WRITTEN TASK: Each line from the one containing "Y-337060D02*" through the last line of the entries below is to be transcribed exactly. Nothing else belongs in the reply.

(Records from a data source)
>>>>>
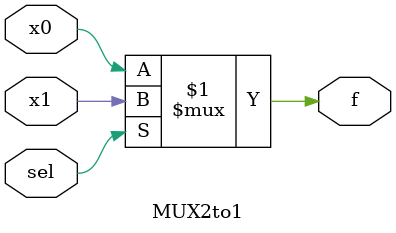
<source format=v>
module MUX2to1 (
  x0, x1, sel, f
);
input x0, x1, sel;
output f;

assign f = sel ? x1 : x0;  

endmodule
</source>
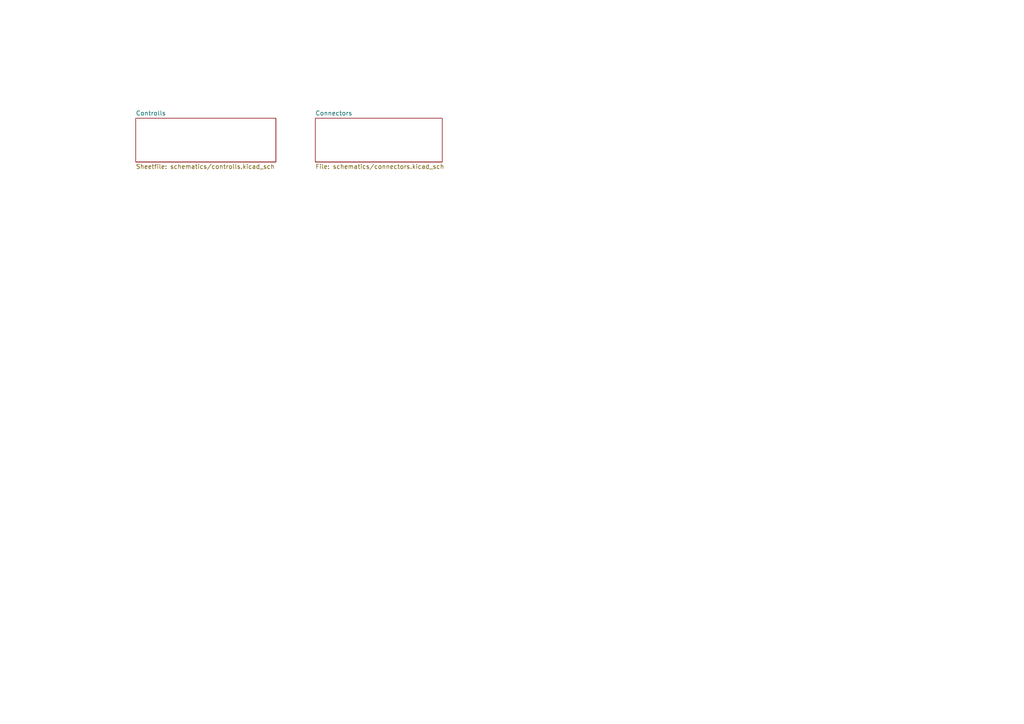
<source format=kicad_sch>
(kicad_sch
	(version 20250114)
	(generator "eeschema")
	(generator_version "9.0")
	(uuid "6805e3ef-87bd-473d-890f-05ae2da73c1a")
	(paper "A4")
	(lib_symbols)
	(sheet
		(at 91.44 34.29)
		(size 36.83 12.7)
		(exclude_from_sim no)
		(in_bom yes)
		(on_board yes)
		(dnp no)
		(fields_autoplaced yes)
		(stroke
			(width 0.1524)
			(type solid)
		)
		(fill
			(color 0 0 0 0.0000)
		)
		(uuid "71fb01be-e2af-43a2-ab1d-1ec35077c210")
		(property "Sheetname" "Connectors"
			(at 91.44 33.5784 0)
			(effects
				(font
					(size 1.27 1.27)
				)
				(justify left bottom)
			)
		)
		(property "Sheetfile" "schematics/connectors.kicad_sch"
			(at 91.44 47.5746 0)
			(effects
				(font
					(size 1.27 1.27)
				)
				(justify left top)
			)
		)
		(instances
			(project "wb50"
				(path "/6805e3ef-87bd-473d-890f-05ae2da73c1a"
					(page "3")
				)
			)
		)
	)
	(sheet
		(at 39.37 34.29)
		(size 40.64 12.7)
		(exclude_from_sim no)
		(in_bom yes)
		(on_board yes)
		(dnp no)
		(fields_autoplaced yes)
		(stroke
			(width 0.1524)
			(type solid)
		)
		(fill
			(color 0 0 0 0.0000)
		)
		(uuid "fb2444d2-b86f-4030-b036-b8cf56e0db72")
		(property "Sheetname" "Controlls"
			(at 39.37 33.5784 0)
			(effects
				(font
					(size 1.27 1.27)
				)
				(justify left bottom)
			)
		)
		(property "Sheetfile" "schematics/controlls.kicad_sch"
			(at 39.37 47.5746 0)
			(show_name yes)
			(effects
				(font
					(size 1.27 1.27)
				)
				(justify left top)
			)
		)
		(instances
			(project "wb50"
				(path "/6805e3ef-87bd-473d-890f-05ae2da73c1a"
					(page "2")
				)
			)
		)
	)
	(sheet_instances
		(path "/"
			(page "1")
		)
	)
	(embedded_fonts no)
)

</source>
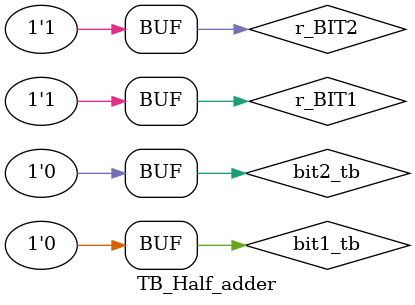
<source format=v>
module TB_Half_adder;

    reg bit1_tb = 0;
    reg bit2_tb = 0;
    wire sum_tb;
    wire carry_tb;

    Half_adder Half_adder_inst
    (
        .bit1_i(bit1_tb),
        .bit2_i(bit1_tb),
        .sum_o(sum_tb),
        .carry_o(carry_tb)
    );

    initial 
     begin
      r_BIT1 = 1'b0;
      r_BIT2 = 1'b0;
      #10;
      r_BIT1 = 1'b0;
      r_BIT2 = 1'b1;
      #10;
      r_BIT1 = 1'b1;
      r_BIT2 = 1'b0;
      #10;
      r_BIT1 = 1'b1;
      r_BIT2 = 1'b1;
      #10;
    end
endmodule
</source>
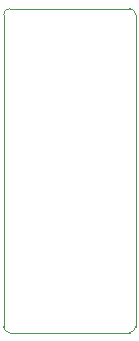
<source format=gbr>
%TF.GenerationSoftware,KiCad,Pcbnew,5.1.9+dfsg1-1+deb11u1*%
%TF.CreationDate,2025-02-04T19:42:45-08:00*%
%TF.ProjectId,soic14,736f6963-3134-42e6-9b69-6361645f7063,rev?*%
%TF.SameCoordinates,Original*%
%TF.FileFunction,Profile,NP*%
%FSLAX46Y46*%
G04 Gerber Fmt 4.6, Leading zero omitted, Abs format (unit mm)*
G04 Created by KiCad (PCBNEW 5.1.9+dfsg1-1+deb11u1) date 2025-02-04 19:42:45*
%MOMM*%
%LPD*%
G01*
G04 APERTURE LIST*
%TA.AperFunction,Profile*%
%ADD10C,0.050000*%
%TD*%
G04 APERTURE END LIST*
D10*
X154940000Y-80264000D02*
G75*
G02*
X155448000Y-80772000I0J-508000D01*
G01*
X144272000Y-80772000D02*
G75*
G02*
X144780000Y-80264000I508000J0D01*
G01*
X144780000Y-107696000D02*
G75*
G02*
X144272000Y-107188000I0J508000D01*
G01*
X155448000Y-107188000D02*
G75*
G02*
X154940000Y-107696000I-508000J0D01*
G01*
X144272000Y-107188000D02*
X144272000Y-80772000D01*
X154940000Y-107696000D02*
X144780000Y-107696000D01*
X155448000Y-80772000D02*
X155448000Y-107188000D01*
X144780000Y-80264000D02*
X154940000Y-80264000D01*
M02*

</source>
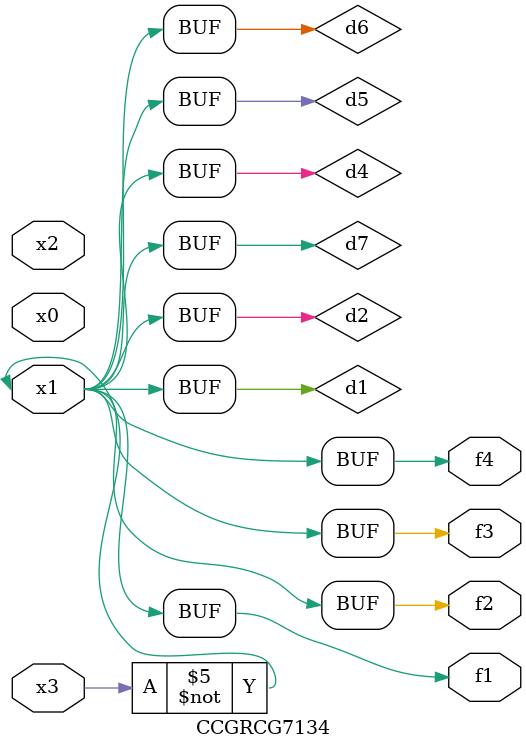
<source format=v>
module CCGRCG7134(
	input x0, x1, x2, x3,
	output f1, f2, f3, f4
);

	wire d1, d2, d3, d4, d5, d6, d7;

	not (d1, x3);
	buf (d2, x1);
	xnor (d3, d1, d2);
	nor (d4, d1);
	buf (d5, d1, d2);
	buf (d6, d4, d5);
	nand (d7, d4);
	assign f1 = d6;
	assign f2 = d7;
	assign f3 = d6;
	assign f4 = d6;
endmodule

</source>
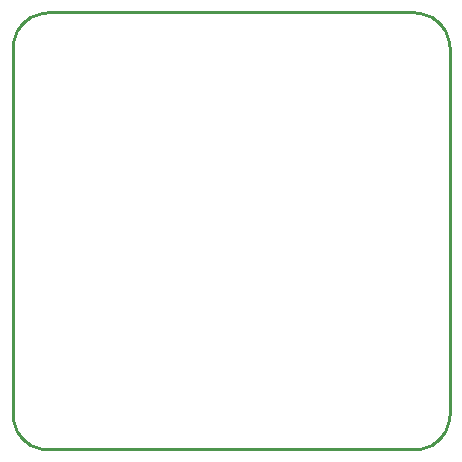
<source format=gbr>
G04 EAGLE Gerber RS-274X export*
G75*
%MOMM*%
%FSLAX34Y34*%
%LPD*%
%IN*%
%IPPOS*%
%AMOC8*
5,1,8,0,0,1.08239X$1,22.5*%
G01*
G04 Define Apertures*
%ADD10C,0.254000*%
D10*
X10000Y40000D02*
X10114Y37385D01*
X10456Y34791D01*
X11022Y32235D01*
X11809Y29739D01*
X12811Y27321D01*
X14019Y25000D01*
X15425Y22793D01*
X17019Y20716D01*
X18787Y18787D01*
X20716Y17019D01*
X22793Y15425D01*
X25000Y14019D01*
X27321Y12811D01*
X29739Y11809D01*
X32235Y11022D01*
X34791Y10456D01*
X37385Y10114D01*
X40000Y10000D01*
X350000Y10000D01*
X352615Y10114D01*
X355209Y10456D01*
X357765Y11022D01*
X360261Y11809D01*
X362679Y12811D01*
X365000Y14019D01*
X367207Y15425D01*
X369284Y17019D01*
X371213Y18787D01*
X372981Y20716D01*
X374575Y22793D01*
X375981Y25000D01*
X377189Y27321D01*
X378191Y29739D01*
X378978Y32235D01*
X379544Y34791D01*
X379886Y37385D01*
X380000Y40000D01*
X380000Y350000D01*
X379886Y352615D01*
X379544Y355209D01*
X378978Y357765D01*
X378191Y360261D01*
X377189Y362679D01*
X375981Y365000D01*
X374575Y367207D01*
X372981Y369284D01*
X371213Y371213D01*
X369284Y372981D01*
X367207Y374575D01*
X365000Y375981D01*
X362679Y377189D01*
X360261Y378191D01*
X357765Y378978D01*
X355209Y379544D01*
X352615Y379886D01*
X350000Y380000D01*
X40000Y380000D01*
X37385Y379886D01*
X34791Y379544D01*
X32235Y378978D01*
X29739Y378191D01*
X27321Y377189D01*
X25000Y375981D01*
X22793Y374575D01*
X20716Y372981D01*
X18787Y371213D01*
X17019Y369284D01*
X15425Y367207D01*
X14019Y365000D01*
X12811Y362679D01*
X11809Y360261D01*
X11022Y357765D01*
X10456Y355209D01*
X10114Y352615D01*
X10000Y350000D01*
X10000Y40000D01*
M02*

</source>
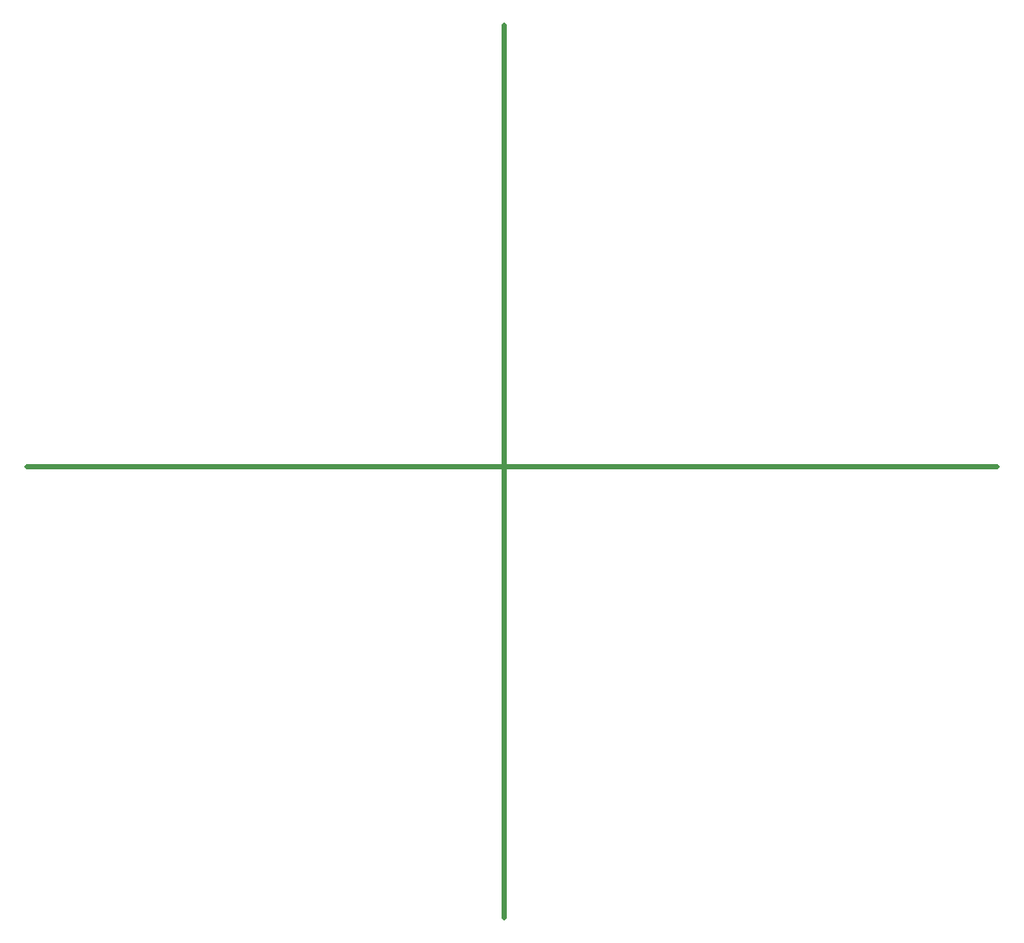
<source format=gbr>
%TF.GenerationSoftware,KiCad,Pcbnew,9.0.4*%
%TF.CreationDate,2025-08-26T10:36:07+02:00*%
%TF.ProjectId,TDA7267_2x2_panel,54444137-3236-4375-9f32-78325f70616e,rev?*%
%TF.SameCoordinates,Original*%
%TF.FileFunction,Legend,Bot*%
%TF.FilePolarity,Positive*%
%FSLAX46Y46*%
G04 Gerber Fmt 4.6, Leading zero omitted, Abs format (unit mm)*
G04 Created by KiCad (PCBNEW 9.0.4) date 2025-08-26 10:36:07*
%MOMM*%
%LPD*%
G01*
G04 APERTURE LIST*
%ADD10C,0.500000*%
G04 APERTURE END LIST*
D10*
X98000000Y-102000000D02*
X192500000Y-102000000D01*
X144500000Y-59000000D02*
X144500000Y-146000000D01*
M02*

</source>
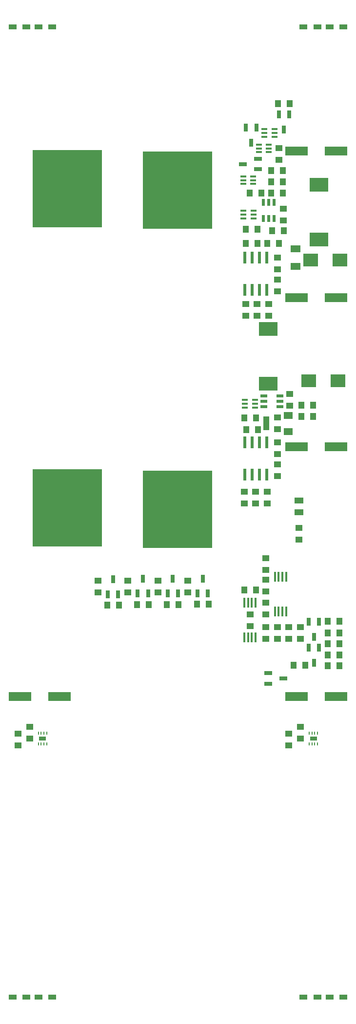
<source format=gtp>
G04*
G04 #@! TF.GenerationSoftware,Altium Limited,Altium Designer,18.0.12 (696)*
G04*
G04 Layer_Color=8421504*
%FSLAX44Y44*%
%MOMM*%
G71*
G01*
G75*
%ADD17R,0.2500X0.5000*%
%ADD18R,1.3000X0.7000*%
%ADD19R,1.4000X0.8000*%
%ADD20R,0.8000X1.4000*%
%ADD21R,1.2000X0.6000*%
%ADD22R,0.6000X1.2000*%
%ADD23R,1.0160X1.2700*%
%ADD24R,12.0000X13.5000*%
%ADD25R,1.2700X1.0160*%
%ADD26R,1.5240X1.0160*%
%ADD27R,1.1000X2.4000*%
%ADD28R,1.5000X1.3000*%
%ADD29R,1.4000X0.8600*%
%ADD30R,0.6000X2.0000*%
%ADD31R,4.0000X1.5000*%
%ADD32R,0.4200X1.7800*%
%ADD33R,2.5000X2.3000*%
%ADD34R,1.0500X0.3500*%
%ADD35R,3.2000X2.4000*%
%ADD36R,1.6510X1.2700*%
D17*
X7500Y-1160500D02*
D03*
X12500Y-1160500D02*
D03*
X17500Y-1160500D02*
D03*
X22500Y-1160500D02*
D03*
X22500Y-1179500D02*
D03*
X17500Y-1179500D02*
D03*
X7500Y-1179500D02*
D03*
X12500Y-1179500D02*
D03*
X482500Y-1179500D02*
D03*
X477500Y-1179500D02*
D03*
X487500Y-1179500D02*
D03*
X492500Y-1179500D02*
D03*
X492500Y-1160500D02*
D03*
X487500Y-1160500D02*
D03*
X482500Y-1160500D02*
D03*
X477500Y-1160500D02*
D03*
D18*
X15000Y-1169996D02*
D03*
X485000Y-1169999D02*
D03*
D19*
X407000Y-1057000D02*
D03*
Y-1075000D02*
D03*
X433000Y-1066000D02*
D03*
X363000Y-175000D02*
D03*
X389000Y-166000D02*
D03*
Y-184000D02*
D03*
D20*
X293000Y-893000D02*
D03*
X302000Y-919000D02*
D03*
X284000D02*
D03*
X128000Y-920000D02*
D03*
X146000D02*
D03*
X137000Y-894000D02*
D03*
X180000Y-919000D02*
D03*
X198000D02*
D03*
X189000Y-893000D02*
D03*
X241000D02*
D03*
X250000Y-919000D02*
D03*
X232000D02*
D03*
X386000Y-112000D02*
D03*
X368000D02*
D03*
X377000Y-138000D02*
D03*
X434000Y-115000D02*
D03*
X425000Y-89000D02*
D03*
X443000D02*
D03*
X486000Y-994000D02*
D03*
X477000Y-968000D02*
D03*
X495000D02*
D03*
X495000Y-1013000D02*
D03*
X477000D02*
D03*
X486000Y-1039000D02*
D03*
D21*
X427000Y-586000D02*
D03*
Y-576500D02*
D03*
X399000D02*
D03*
Y-586000D02*
D03*
Y-595500D02*
D03*
X427000D02*
D03*
D22*
X398000Y-269000D02*
D03*
Y-241000D02*
D03*
X407500D02*
D03*
X417000D02*
D03*
Y-269000D02*
D03*
X407500D02*
D03*
D23*
X471160Y-1043000D02*
D03*
X450840D02*
D03*
X530160Y-987000D02*
D03*
X509840D02*
D03*
X530160Y-1044000D02*
D03*
X509840D02*
D03*
X530320Y-1025000D02*
D03*
X510000D02*
D03*
X509840Y-1006000D02*
D03*
X530160D02*
D03*
X509840Y-966750D02*
D03*
X530160D02*
D03*
X303160Y-937000D02*
D03*
X282840D02*
D03*
X147160Y-939000D02*
D03*
X126840D02*
D03*
X385160Y-912500D02*
D03*
X364840D02*
D03*
X463840Y-612000D02*
D03*
X484160D02*
D03*
X389000Y-635000D02*
D03*
X368680D02*
D03*
X364840Y-615000D02*
D03*
X385160D02*
D03*
X484160Y-593000D02*
D03*
X463840D02*
D03*
X425160Y-312500D02*
D03*
X404840D02*
D03*
X367340D02*
D03*
X387660D02*
D03*
X367340Y-287500D02*
D03*
X387660D02*
D03*
X434160Y-290000D02*
D03*
X413840D02*
D03*
X444160Y-70000D02*
D03*
X423840D02*
D03*
X411840Y-186000D02*
D03*
X432160D02*
D03*
X411840Y-206000D02*
D03*
X432160D02*
D03*
X411840Y-225000D02*
D03*
X432160D02*
D03*
X395160D02*
D03*
X374840D02*
D03*
X230840Y-938000D02*
D03*
X251160D02*
D03*
X178840D02*
D03*
X199160D02*
D03*
D24*
X249000Y-220200D02*
D03*
Y-772700D02*
D03*
X58000Y-217700D02*
D03*
Y-770200D02*
D03*
D25*
X460000Y-804840D02*
D03*
Y-825160D02*
D03*
X402500Y-977340D02*
D03*
Y-997660D02*
D03*
X423000Y-634160D02*
D03*
Y-613840D02*
D03*
X163000Y-896840D02*
D03*
Y-917160D02*
D03*
X267000Y-896840D02*
D03*
Y-917160D02*
D03*
X215000D02*
D03*
Y-896840D02*
D03*
X111000D02*
D03*
Y-917160D02*
D03*
X-27500Y-1182070D02*
D03*
Y-1161750D02*
D03*
X-7500Y-1149590D02*
D03*
Y-1169910D02*
D03*
X442500Y-1182160D02*
D03*
Y-1161840D02*
D03*
X462500Y-1149590D02*
D03*
Y-1169910D02*
D03*
X462500Y-977340D02*
D03*
Y-997660D02*
D03*
X442500Y-977340D02*
D03*
Y-997660D02*
D03*
X422500D02*
D03*
Y-977340D02*
D03*
X375000Y-975160D02*
D03*
Y-954840D02*
D03*
X402500Y-955320D02*
D03*
Y-935000D02*
D03*
Y-915000D02*
D03*
Y-894680D02*
D03*
Y-857340D02*
D03*
Y-877660D02*
D03*
X405000Y-762660D02*
D03*
Y-742340D02*
D03*
X385000Y-762660D02*
D03*
Y-742340D02*
D03*
X365000D02*
D03*
Y-762660D02*
D03*
X422500Y-677660D02*
D03*
Y-657340D02*
D03*
Y-715160D02*
D03*
Y-694840D02*
D03*
X444000Y-593160D02*
D03*
Y-572840D02*
D03*
X407500Y-417340D02*
D03*
Y-437660D02*
D03*
X367500Y-417180D02*
D03*
Y-437500D02*
D03*
X387340D02*
D03*
Y-417180D02*
D03*
X422500Y-375000D02*
D03*
Y-395320D02*
D03*
Y-337340D02*
D03*
Y-357660D02*
D03*
X432500Y-272660D02*
D03*
Y-252340D02*
D03*
X425000Y-147680D02*
D03*
Y-168000D02*
D03*
D26*
X460000Y-778000D02*
D03*
Y-757680D02*
D03*
D27*
X403680Y-624000D02*
D03*
D28*
X441780Y-637970D02*
D03*
Y-610030D02*
D03*
D29*
X468000Y-1618000D02*
D03*
X492000D02*
D03*
X8000D02*
D03*
X32000D02*
D03*
X513000D02*
D03*
X537000D02*
D03*
X-13000D02*
D03*
X-37000D02*
D03*
X32000Y63000D02*
D03*
X8000D02*
D03*
X-13000D02*
D03*
X-37000D02*
D03*
X468000D02*
D03*
X492000D02*
D03*
X513000D02*
D03*
X537000D02*
D03*
D30*
X365950Y-712940D02*
D03*
X378650D02*
D03*
X391350D02*
D03*
X404050D02*
D03*
X365950Y-657060D02*
D03*
X378650D02*
D03*
X391350D02*
D03*
X404050D02*
D03*
Y-337060D02*
D03*
X391350D02*
D03*
X378650D02*
D03*
X365950D02*
D03*
X404050Y-392940D02*
D03*
X391350D02*
D03*
X378650D02*
D03*
X365950D02*
D03*
D31*
X-24290Y-1097500D02*
D03*
X44290D02*
D03*
X455710Y-1097000D02*
D03*
X524290D02*
D03*
X455710Y-665000D02*
D03*
X524290D02*
D03*
X455710Y-406000D02*
D03*
X524290D02*
D03*
Y-152000D02*
D03*
X455710D02*
D03*
D32*
X365250Y-995000D02*
D03*
X371750D02*
D03*
X378250D02*
D03*
X384750D02*
D03*
X365250Y-935000D02*
D03*
X371750D02*
D03*
X378250D02*
D03*
X384750D02*
D03*
X418250Y-950000D02*
D03*
X424750D02*
D03*
X431250D02*
D03*
X437750D02*
D03*
X418250Y-890000D02*
D03*
X424750D02*
D03*
X431250D02*
D03*
X437750D02*
D03*
D33*
X476600Y-550000D02*
D03*
X527400D02*
D03*
X480600Y-341000D02*
D03*
X531400D02*
D03*
D34*
X366250Y-583500D02*
D03*
Y-590000D02*
D03*
Y-596500D02*
D03*
X383750Y-583500D02*
D03*
Y-596500D02*
D03*
Y-590000D02*
D03*
X363750Y-256000D02*
D03*
Y-262500D02*
D03*
Y-269000D02*
D03*
X381250Y-256000D02*
D03*
Y-269000D02*
D03*
Y-262500D02*
D03*
X400250Y-121000D02*
D03*
Y-114500D02*
D03*
Y-127500D02*
D03*
X417750Y-114500D02*
D03*
Y-121000D02*
D03*
Y-127500D02*
D03*
X363250Y-203000D02*
D03*
Y-196500D02*
D03*
Y-209500D02*
D03*
X380750Y-196500D02*
D03*
Y-203000D02*
D03*
Y-209500D02*
D03*
X407750Y-148000D02*
D03*
Y-154500D02*
D03*
Y-141500D02*
D03*
X390250Y-154500D02*
D03*
Y-148000D02*
D03*
Y-141500D02*
D03*
D35*
X407000Y-555500D02*
D03*
Y-460500D02*
D03*
X495000Y-306000D02*
D03*
Y-211000D02*
D03*
D36*
X454000Y-352240D02*
D03*
Y-321760D02*
D03*
M02*

</source>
<<<<<
EXERCISE OUTPUT:
Y-337060D02*
D03*
X391350D02*
D03*
X378650D02*
D03*
X365950D02*
D03*
X404050Y-392940D02*
D03*
X391350D02*
D03*
X378650D02*
D03*
X365950D02*
D03*
D31*
X-24290Y-1097500D02*
D03*
X44290D02*
D03*
X455710Y-1097000D02*
D03*
X524290D02*
D03*
X455710Y-665000D02*
D03*
X524290D02*
D03*
X455710Y-406000D02*
D03*
X524290D02*
D03*
Y-152000D02*
D03*
X455710D02*
D03*
D32*
X365250Y-995000D02*
D03*
X371750D02*
D03*
X378250D02*
D03*
X384750D02*
D03*
X365250Y-935000D02*
D03*
X371750D02*
D03*
X378250D02*
D03*
X384750D02*
D03*
X418250Y-950000D02*
D03*
X424750D02*
D03*
X431250D02*
D03*
X437750D02*
D03*
X418250Y-890000D02*
D03*
X424750D02*
D03*
X431250D02*
D03*
X437750D02*
D03*
D33*
X476600Y-550000D02*
D03*
X527400D02*
D03*
X480600Y-341000D02*
D03*
X531400D02*
D03*
D34*
X366250Y-583500D02*
D03*
Y-590000D02*
D03*
Y-596500D02*
D03*
X383750Y-583500D02*
D03*
Y-596500D02*
D03*
Y-590000D02*
D03*
X363750Y-256000D02*
D03*
Y-262500D02*
D03*
Y-269000D02*
D03*
X381250Y-256000D02*
D03*
Y-269000D02*
D03*
Y-262500D02*
D03*
X400250Y-121000D02*
D03*
Y-114500D02*
D03*
Y-127500D02*
D03*
X417750Y-114500D02*
D03*
Y-121000D02*
D03*
Y-127500D02*
D03*
X363250Y-203000D02*
D03*
Y-196500D02*
D03*
Y-209500D02*
D03*
X380750Y-196500D02*
D03*
Y-203000D02*
D03*
Y-209500D02*
D03*
X407750Y-148000D02*
D03*
Y-154500D02*
D03*
Y-141500D02*
D03*
X390250Y-154500D02*
D03*
Y-148000D02*
D03*
Y-141500D02*
D03*
D35*
X407000Y-555500D02*
D03*
Y-460500D02*
D03*
X495000Y-306000D02*
D03*
Y-211000D02*
D03*
D36*
X454000Y-352240D02*
D03*
Y-321760D02*
D03*
M02*

</source>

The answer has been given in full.